• This is a political forum that is non-biased/non-partisan and treats every person's position on topics equally. This debate forum is not aligned to any political party. In today's politics, many ideas are split between and even within all the political parties. Often we find ourselves agreeing on one platform but some topics break our mold. We are here to discuss them in a civil political debate. If this is your first visit to our political forums, be sure to check out the RULES. Registering for debate politics is necessary before posting. Register today to participate - it's free!

I.M.F. Warns Wealthiest Nations About Their Debt

donsutherland1

DP Veteran
Joined
Oct 17, 2007
Messages
11,862
Reaction score
10,300
Location
New York
Gender
Male
Political Leaning
Centrist
The IMF's First Deputy Managing Director, John Lipsky, told an audience that the developed nations, including the United States, should begin fiscal consolidation in 2011. Given the magnitude of the fiscal challenges facing those states and the long-term imbalances facing a number of them, he specifically cited the need for a combination of spending reductions, tax hikes, and an increase in the retirement age. Failure to do so, he warned, could slice up to a half percentage point from those countries' annual growth.
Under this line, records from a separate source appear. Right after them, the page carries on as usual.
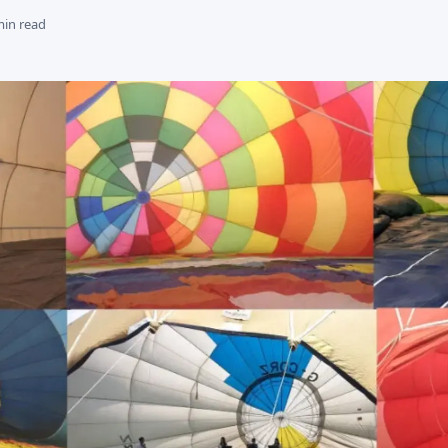
min read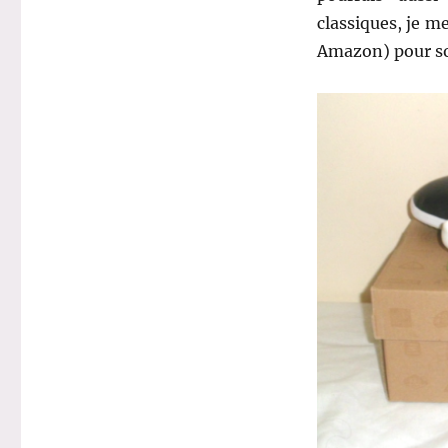
classiques, je m
Amazon) pour son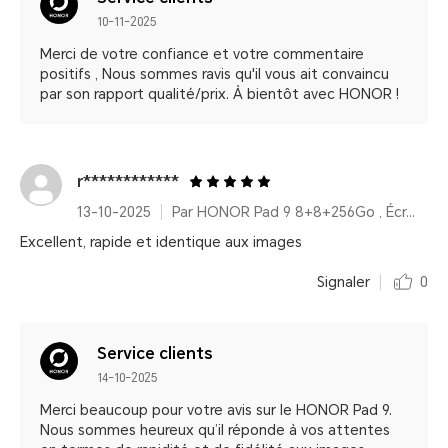
10-11-2025
Merci de votre confiance et votre commentaire
positifs , Nous sommes ravis qu'il vous ait convaincu
par son rapport qualité/prix. À bientôt avec HONOR !
r************
13-10-2025
Par HONOR Pad 9 8+8+256Go , Écran 2,5K 12,1 pouces, Amélioration vocale, Batterie haute capacité 8300 mAh
Excellent, rapide et identique aux images
Signaler
0
Service clients
14-10-2025
Merci beaucoup pour votre avis sur le HONOR Pad 9.
Nous sommes heureux qu’il réponde à vos attentes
A half percentage point might not sound like much, but the compounding effect would be substantial over time. For example, if the U.S. economy grew at a real annual rate of 2.0% vs. 2.5%, it would be $794 billion smaller than it would have been at a 2.5% yearly growth rate after 10 years. After 20 years, it would be $1.98 trillion smaller than it would have been at a 2.5% annual growth rate.

The New York Times reported:

For the United States, “a higher public savings rate will be required to ensure long-term fiscal sustainability,” Mr. Lipsky said...

“Addressing this fiscal challenge is a key near-term priority, as concerns about fiscal sustainability could undermine confidence in the economic recovery,” Mr. Lipsky said. Maintaining public debt at postcrisis levels could reduce potential growth in advanced economies by as much as half a percentage point annually, compared with projections before the crisis, he said.

http://www.nytimes.com/2010/03/22/business/global/22imf.html
 
You mean massive amounts of interest payments reduce useful spending? Well, I never!
 
I'm sure the U.S. is safe from the IMF, given that it has 17% voting power within the council. This announcement is a joke considering that the IMF is the reason why most nations who are indebted to it can never get back on their feet.

The IMF: keeping lenders poor since 1944.